Dışsallık, bir ekonomik birimin yürüttüğü faaliyetin başka bir ekonomik birime, herhangi bir karşılık söz konusu olmaksızın, sağladığı fayda ya da yüklediği maliyettir. Dışsallığın kaynağı ve etki alanı bir üretim ya da tüketim faaliyeti olabilir. Dışsallık pozitif ise, dış fayda, negatif ise dış maliyet ismini almaktadır. Dış maliyete örnek olarak, çevre kirlenmesi sonucu ortaya çıkan olumsuzlar gösterilebilir. Bulaşıcı hastalığa karşı aşı olan bir bireyin kendini koruması yanında, taşıyıcı olma olasılığı ortadan kalktığı için, başkalarını da korumuş olması ise dış faydaya bir örnektir. Dışsallıkların söz konusu olduğu bir durumda, üretim, tümüyle piyasa mekanizmasına bırakılırsa, optimal kaynak ayırımı gerçekleşememektedir. Diğer bir deyişle, bu durumda tam rekabet koşulları bulunsa bile, dış maliyet yada dış faydanın varlığı, kaynakların optimal ayırımını engellemektedir. Çünkü, örneğin, dış maliyetin söz konusu olduğu bir durumda, piyasaya hiçbir müdahalede bulunulmazsa, aşırı üretim sorunu doğmakta, dış faydanın söz konusu olduğu bir durumda ise, piyasaya hiçbir müdahalede bulunulmazsa, eksik üretim durumu meydana gelmektedir. Dış maliyetin söz konusu olduğu bir durumda, piyasaya müdahalede bulunulmadığında nasıl aşırı üretim sorunu ile karşı karşıya kalındığını belirlemek. Dış maliyetin üretilen mal birimi başına sabit olduğu ya da dış maliyetin belli bir üretim miktarından itibaren ortaya çıktığı ve devletin piyasaya müdahalede bulunmadığı durumlarda, dış maliyet hesaplara katılmadığı için toplumun taşıdığı maliyetlerin tümü gözönüne alınmamakta ve bunun sonucunda da aşırı üretim sonucunda da aşırı üretim sorunu doğmaktadır. Dış maliyetin söz konusu olduğu durumda, devletin müdahale araçlarının neler olduğunu ve müdahalenin başarısının nelere bağlı olduğunu açıklamak gerekir.

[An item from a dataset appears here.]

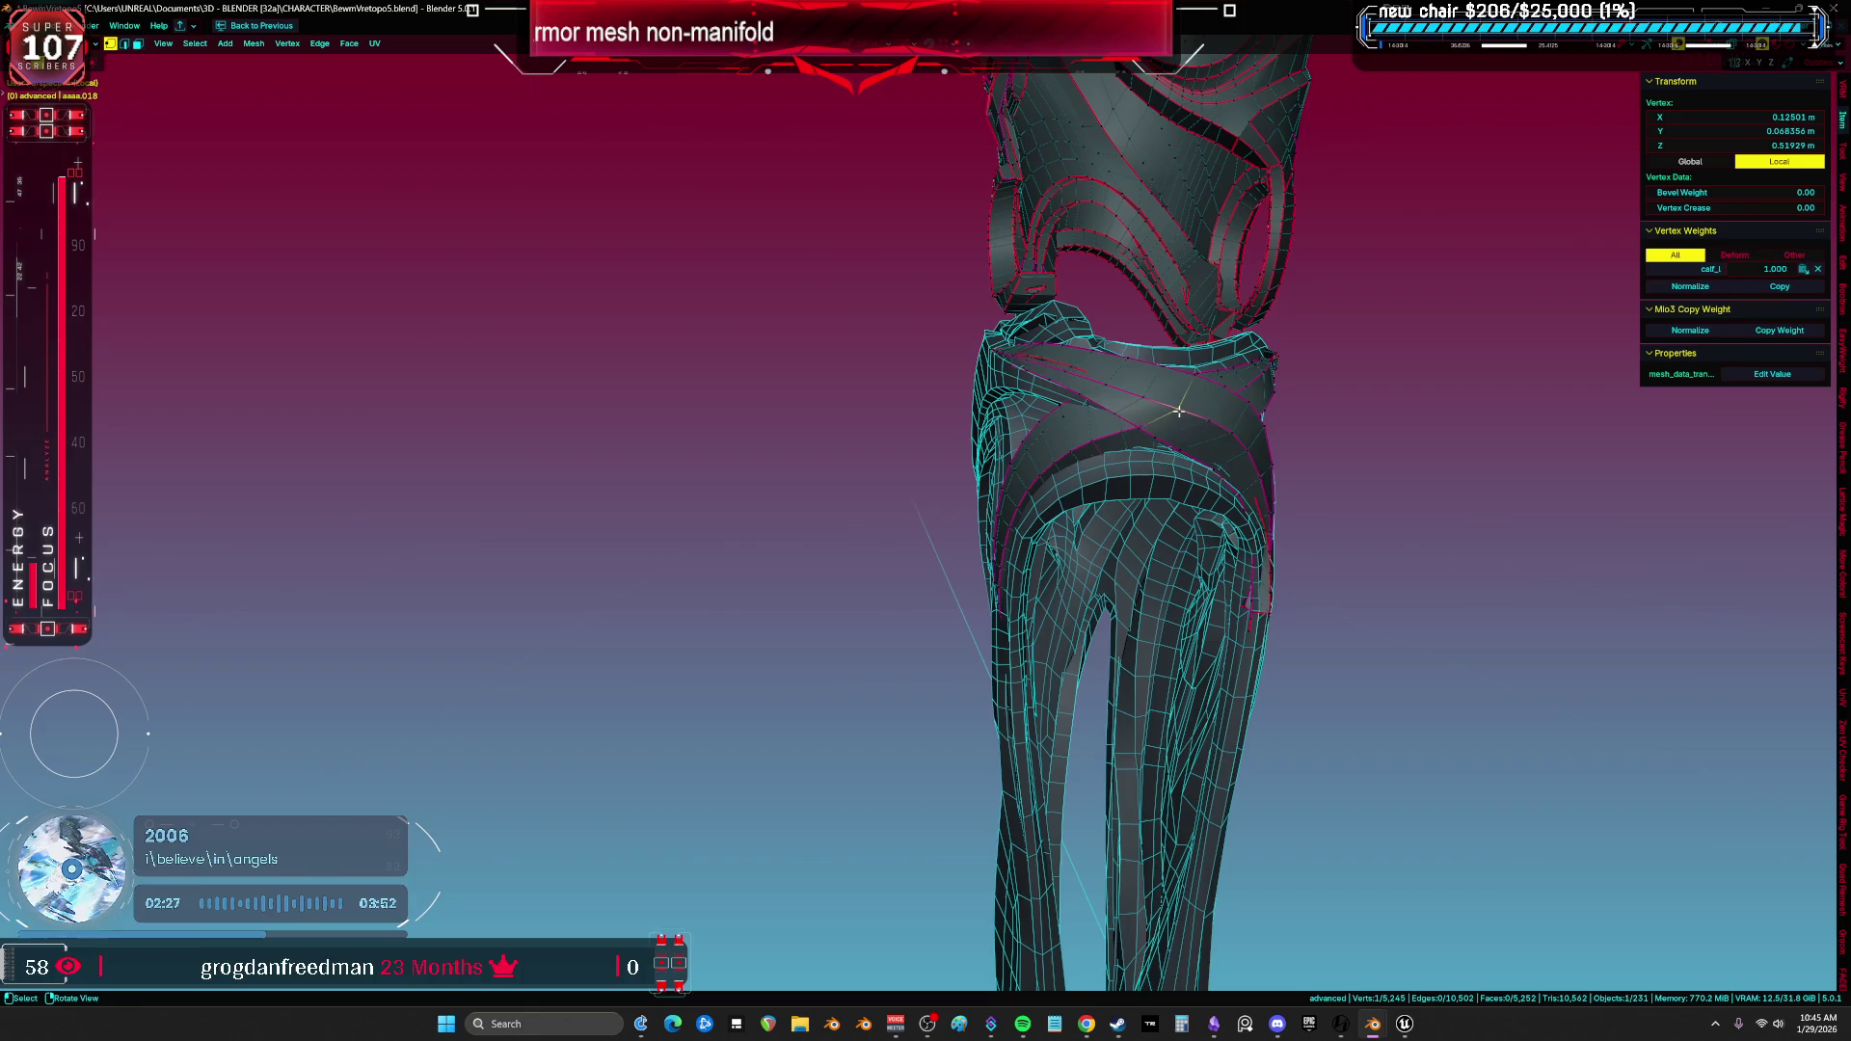
key("l")
left_click(1100, 432)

Dış maliyet karşısında devlet farklı yöntemlere başvurarak müdahale etmektedir. Bunlar: Fiziksel sınırlama, vergi ve mülkiyet hakkının düzenlenmesidir. Fiziksel sınırlama yönteminde, bir takım fiziksel sınırlamalar getirilmekte; örneğin, belirli üretim faaliyetleri tümüyle yasaklanabilmekte ya da bu faaliyetlerin yürütülebileceği yerler sınırlanabilmektedir. Vergilerle yapılacak müdahalede ise, dış maliyet özel maliyetlere eklenmekte, bir başka deyişle vergi kullanılarak dış maliyet içselleştirilmektedir. Mülkiyet hakkının düzenlenmesi yönteminde ise, bu yaklaşımı ilk ortaya atan Ronald Coase’a göre, dışsallığın, olayın tarafları arasındaki bir pazarlık ve alışverişle optimal çözüme bağlanabileceği ifade edilmektedir. Olayın tarafları

arasındaki alış verişte kimin kime ödeme yapacağı ise, mülkiyet ve kullanım haklarının nasıl düzenlendiğine bağlı olacaktır. Dış faydanın birim başına sabit olduğu ve devletin piyasaya müdahalede bulunmadığı durumda ortaya çıkan eksik üretim sorunu, devletin birim başına sabit bir sübvansiyon uygulaması ile çözüme kavuşturulmakta, böylece üretim düzeyi optimal düzeye çekilmiş olmaktadır43

.

Devletin büyümesine ilişkin teori ve görüşler incelendiğinde, devletin büyümesine neden olan faktörler açık bir şekilde anlaşılabilir. Devletin büyümesinin tek bir nedeni yoktur. Ekonomik, siyasal ve sosyal bir takım nedenlerden dolayı devlet sürekli bir şekilde büyümektedir. Burada bir hususu belirtmekte yarar bulunmaktadır. Devletin faaliyetlerinin ve harcamalarının genişlemesi bazı durumlarda bir zorunluluktur. Örneğin, nüfus artışı, devletin büyümesini kaçınılmaz kılmaktadır. Yine, savaş ve ekonomik depresyon gibi durumlar devlet müdahalesini ve devlet harcamalarını artırmaktadır. Ancak, devletin büyümesi bazen siyasal aktörlerin bir çıkar kavgalarının sonucunda "yapay" ve "gereksiz" bir şekilde artabilmektedir. Örneğin; seçim dönemleri yaklaştığında siyasal iktidarların yeniden seçilebilmeyi garantilemek için kamu harcamalarını artırma eğiliminde oldukları gözlemlenmektedir. Yine, "gereksiz" bir şekilde bazı ekonomik çıkar ve baskı gruplarının lobicilik faaliyetleri sonucunda devlet harcamaları artabilmektedir.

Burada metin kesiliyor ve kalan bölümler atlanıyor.